Quite simply, the committee is trying to find your motivation to engaging in what the law states school.
Did you decide on an impulse, or because you made a drunken bet with your friend that you have access to into law school. Or even you intend to impress your family, or perhaps its been a lifelong dream of yours to be an attorney.
Quite simply, your reasons for engaging in law school, thus, have to be strong enough to support your application. A drunken bet with friends won't actually cut it, nor will a synthetic reason like impressing family/girlfriend/etc.
What the law states school wants to know that you truly want to get inside, that you truly want to be a lawyer.
Your single, individual goal in the essay, thus, is to prove to the admissions officer that you belong for their school, that you've worked hard to have this far, and that you'll continue doing so once you obtain inside. That you're committed, motivated to be Juris Doctor from your chosen law school.
3. A Real Person
As stated earlier, above anything, the admissions committee members look for character and personality in the essay. Quite simply, the committee members want to believe that they're reading the private statement of a real, live human being.
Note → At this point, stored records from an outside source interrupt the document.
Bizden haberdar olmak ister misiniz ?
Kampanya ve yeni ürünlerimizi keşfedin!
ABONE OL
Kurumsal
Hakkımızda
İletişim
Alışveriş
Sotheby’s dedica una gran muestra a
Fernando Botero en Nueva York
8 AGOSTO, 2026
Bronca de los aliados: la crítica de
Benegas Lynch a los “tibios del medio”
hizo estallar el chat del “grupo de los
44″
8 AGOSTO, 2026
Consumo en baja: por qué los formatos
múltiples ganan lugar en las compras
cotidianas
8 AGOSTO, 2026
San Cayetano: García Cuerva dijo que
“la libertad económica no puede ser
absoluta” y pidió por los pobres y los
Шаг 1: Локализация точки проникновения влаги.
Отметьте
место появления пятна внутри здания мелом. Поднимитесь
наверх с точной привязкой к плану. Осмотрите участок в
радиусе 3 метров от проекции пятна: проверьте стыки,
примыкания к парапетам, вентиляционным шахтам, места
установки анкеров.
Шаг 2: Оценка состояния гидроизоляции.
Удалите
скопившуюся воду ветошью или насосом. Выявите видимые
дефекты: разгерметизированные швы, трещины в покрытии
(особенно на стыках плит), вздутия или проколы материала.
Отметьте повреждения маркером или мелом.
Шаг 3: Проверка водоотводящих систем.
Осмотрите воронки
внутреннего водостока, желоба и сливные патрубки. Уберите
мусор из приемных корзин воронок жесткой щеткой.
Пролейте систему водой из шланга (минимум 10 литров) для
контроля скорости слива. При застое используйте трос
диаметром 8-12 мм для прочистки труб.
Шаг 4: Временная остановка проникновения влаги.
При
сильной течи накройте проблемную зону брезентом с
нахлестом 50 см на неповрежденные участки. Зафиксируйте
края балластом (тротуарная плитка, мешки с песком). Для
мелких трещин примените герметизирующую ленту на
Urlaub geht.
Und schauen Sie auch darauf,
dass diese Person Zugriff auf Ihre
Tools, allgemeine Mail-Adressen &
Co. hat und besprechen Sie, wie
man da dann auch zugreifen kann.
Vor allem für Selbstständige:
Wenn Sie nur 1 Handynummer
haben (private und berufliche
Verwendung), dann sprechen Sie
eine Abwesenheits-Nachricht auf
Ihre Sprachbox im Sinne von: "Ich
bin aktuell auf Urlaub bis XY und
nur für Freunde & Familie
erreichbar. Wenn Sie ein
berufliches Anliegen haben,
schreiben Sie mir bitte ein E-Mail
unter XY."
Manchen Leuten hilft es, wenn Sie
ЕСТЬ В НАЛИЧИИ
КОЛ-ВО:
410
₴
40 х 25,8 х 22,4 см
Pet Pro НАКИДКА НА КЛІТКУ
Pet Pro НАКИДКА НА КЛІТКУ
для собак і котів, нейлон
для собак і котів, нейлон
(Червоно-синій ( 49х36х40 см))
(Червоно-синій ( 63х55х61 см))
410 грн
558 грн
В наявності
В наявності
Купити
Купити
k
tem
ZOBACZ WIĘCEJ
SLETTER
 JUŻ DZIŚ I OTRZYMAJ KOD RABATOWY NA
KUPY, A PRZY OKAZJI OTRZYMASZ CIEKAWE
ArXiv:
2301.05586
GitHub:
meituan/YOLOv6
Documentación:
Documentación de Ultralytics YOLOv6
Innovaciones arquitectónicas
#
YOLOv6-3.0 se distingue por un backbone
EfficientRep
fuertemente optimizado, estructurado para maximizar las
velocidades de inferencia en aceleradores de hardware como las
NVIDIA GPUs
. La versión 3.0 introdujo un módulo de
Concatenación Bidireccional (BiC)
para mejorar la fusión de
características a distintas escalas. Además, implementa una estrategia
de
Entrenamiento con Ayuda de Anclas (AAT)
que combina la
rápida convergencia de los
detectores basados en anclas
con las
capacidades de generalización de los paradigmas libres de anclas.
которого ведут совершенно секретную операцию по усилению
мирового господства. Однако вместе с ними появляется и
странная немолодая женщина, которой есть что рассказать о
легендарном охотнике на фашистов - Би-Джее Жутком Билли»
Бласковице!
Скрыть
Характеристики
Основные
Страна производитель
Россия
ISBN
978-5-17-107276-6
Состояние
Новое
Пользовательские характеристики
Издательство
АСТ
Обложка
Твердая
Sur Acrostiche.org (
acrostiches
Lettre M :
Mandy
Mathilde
The admissions committee hasn't seen you. They haven't ever spoken to you. What they find out about you is what is recorded in your transcripts, factual information in your application, and most importantly, what is written in your individual statement.
The non-public statement, thus, becomes the window to your personality, your character. Its how you keep in touch with the admissions officer, woo him, in fact. When asked, admissions officers will often offer you varied advice (be honest, be unique, etc.), that essentially means a very important factor: Be Yourself!
That is, in a way, the exact same advice you'd get while dating.
Imagine the plight of the admissions officers: thumbing through countless stacks of essays, all boring, all penned down mechanically. Then, when he comes across a beautifully crafted essay that speaks to him, connects to him, interests him, you can be sure that he will begin leaning in your favor.
Combine all these elements, and you will have a winner of a law school admissions essay on both hands, one that will charm the hardest of admissions committee and bag you a seat at that law school you've been eying since your undergrad days.